As I say I don't want to ruin this beautiful account, so let me focus only on the context into which Dr. Somerville put Mrs. Lanigan's story.

If you think we have it tough here, it's nothing compared to Canada where it almost seems sometimes as if the Arctic winds have frozen Canada's heart toward unborn babies. Dr. Somerville wrote about an article that had just appeared in Canada's dominant newspaper, The Globe and Mail, which was "strongly pro-choice in the sense that all the women featured believed they had made the right choice in having an abortion." Mrs. Lanigan's story was "very different."

Somerville made many keen points, but let me mention two.
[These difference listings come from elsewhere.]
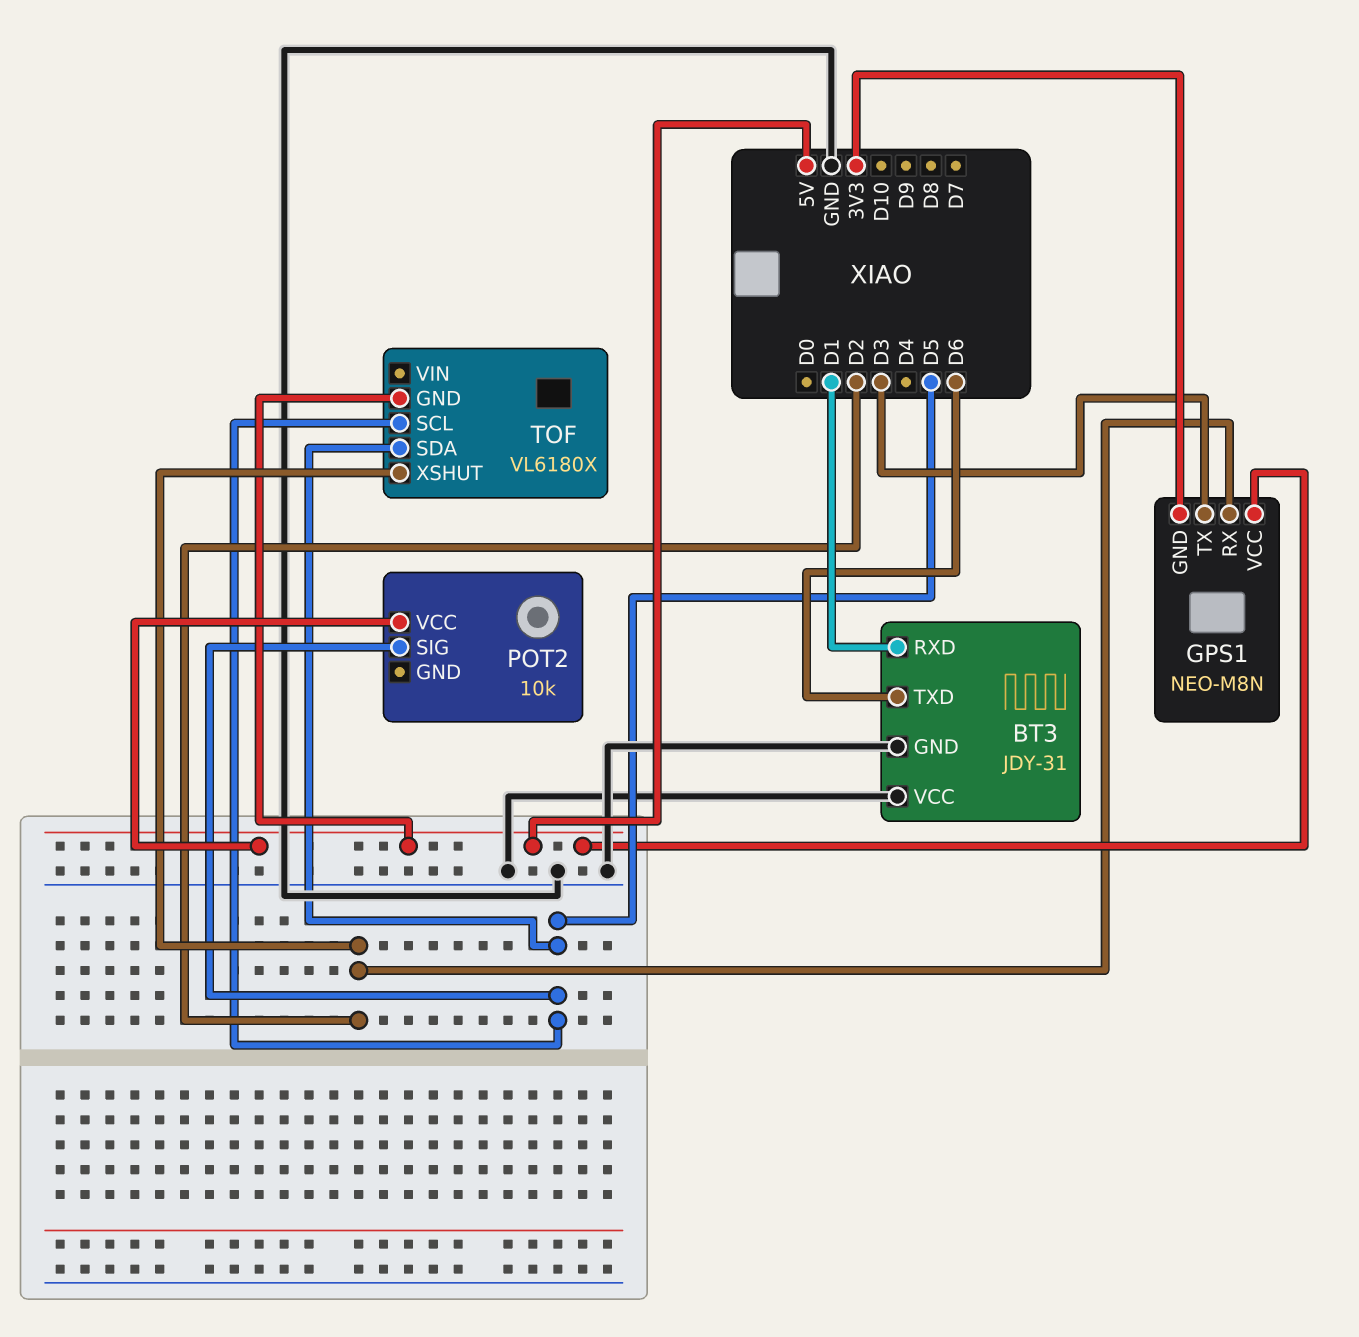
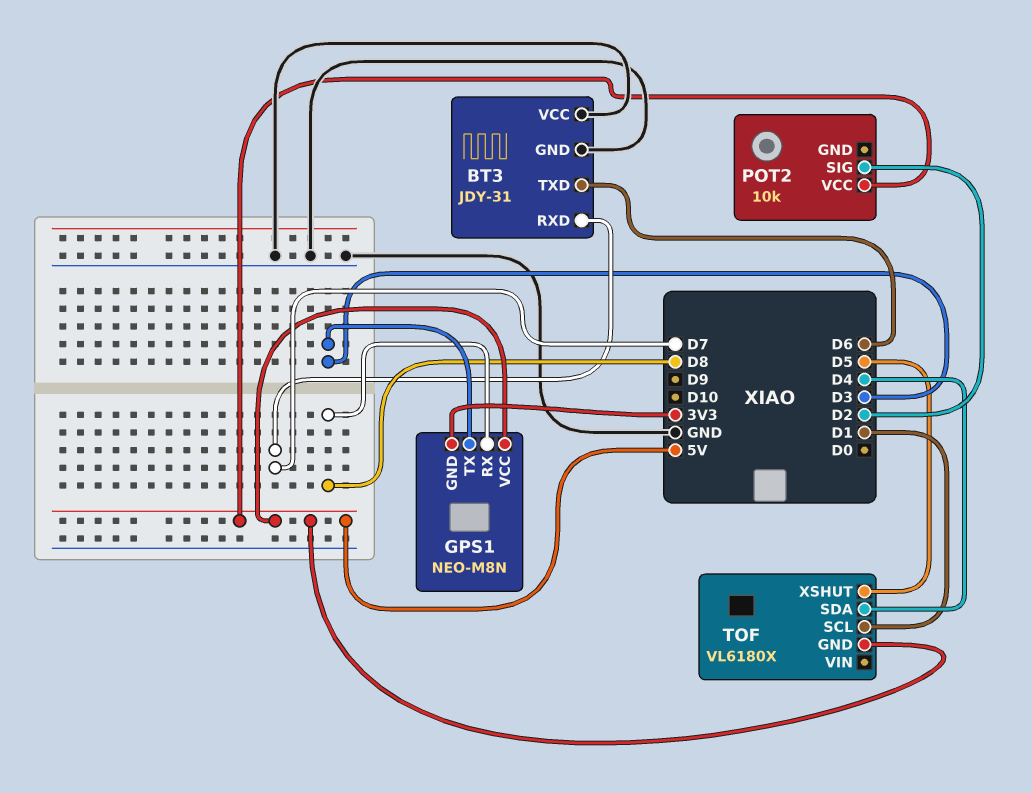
BT3 pin RXD: D1 -> D7
GPS1 pin RX: D2 -> D8
POT2 pin SIG: D5 -> D2
TOF pin SCL: D5 -> D1
TOF pin SDA: D5 -> D4
TOF pin XSHUT: D2 -> D5

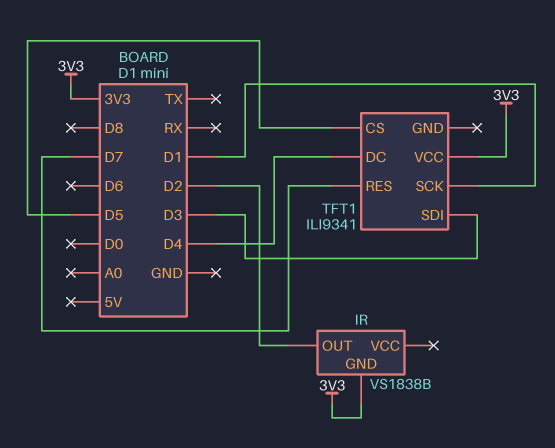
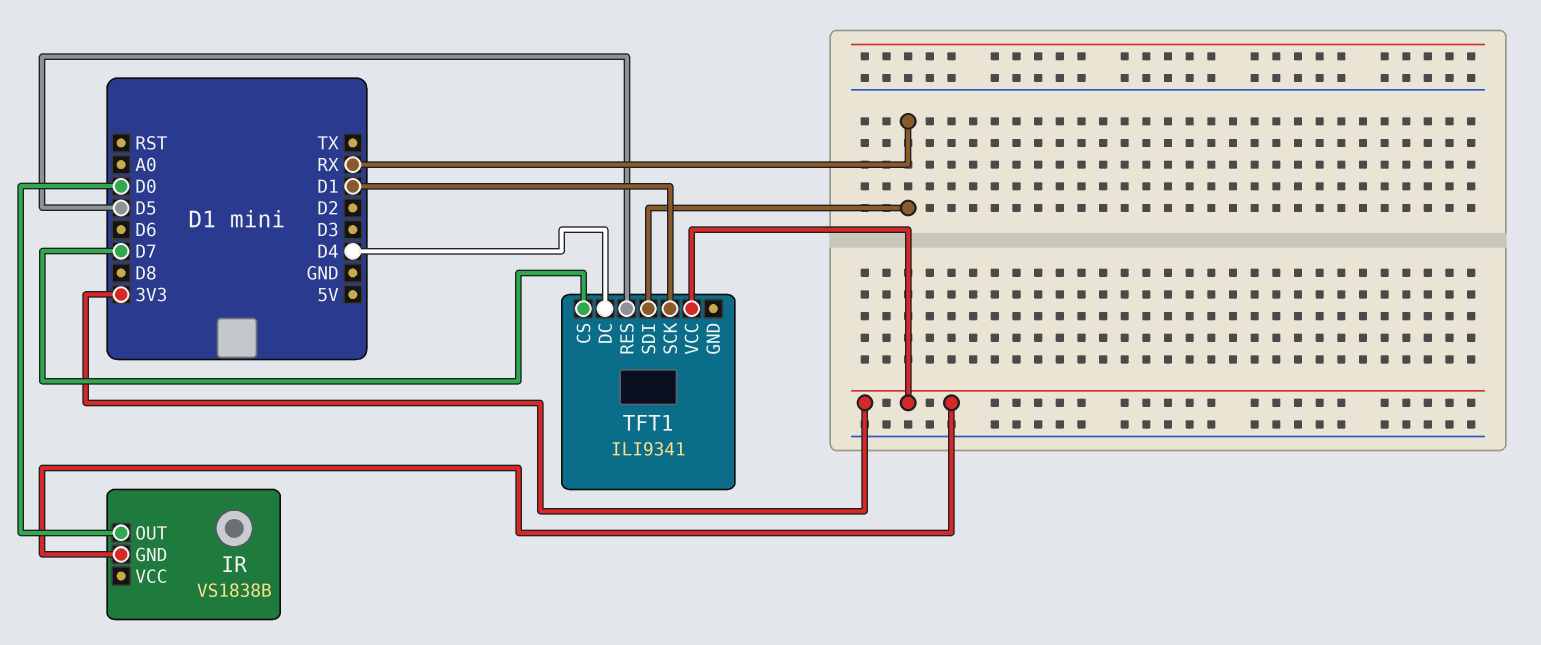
IR pin OUT: D2 -> D0
TFT1 pin CS: D5 -> D7
TFT1 pin RES: D7 -> D5
TFT1 pin SDI: D3 -> RX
First, she responded in advance to those who would say it was fine that Lanigan chose life, but that was her choice and the point was that she had the choice.

"That's correct, if you focus just on having choice," Somerville observed. "But if you focus on the substance of the choice she made and why, and compare that with the substance of the choices made by the women featured in the Globe's article and why, there's a night-and-day difference. These two stories reflect two very different sets of fundamental values." Overwhelmingly, however, "only the pro-choice values stories are being told in the general media. The pro-life values stories are dismissed as being too personal, just based on religious belief, and so on."

Second, Somerville followed that up immediately by observing, "Why one set of reasons for holding certain values is regarded as automatically validating these values in the public square and the other set of reasons as necessarily invalidating the values based on them is an important question that I can't explore here."

Let's think about that for a minute.

No matter how open to public scrutiny, no matter if your concerns are conveyed in language that is accessible to all people, if your opposition to the slaughter of unborn children in grounded in your faith, it is trivialized and dismissed as mere "religion." That the Civil Rights Movement was awash in "religion"--that its language, its organizing principles, its appeal to White America was bathed in an appeal to (and undergirded by a faith in) the God of the Bible--just gets ignored.

Double standard? Of course. But the larger and more important point is, according to Dr. Somerville, "that this imbalance in media coverage means there is not a balanced approach to the abortion debate in the public square and, whatever our own personal stance on abortion, we should all be concerned about that."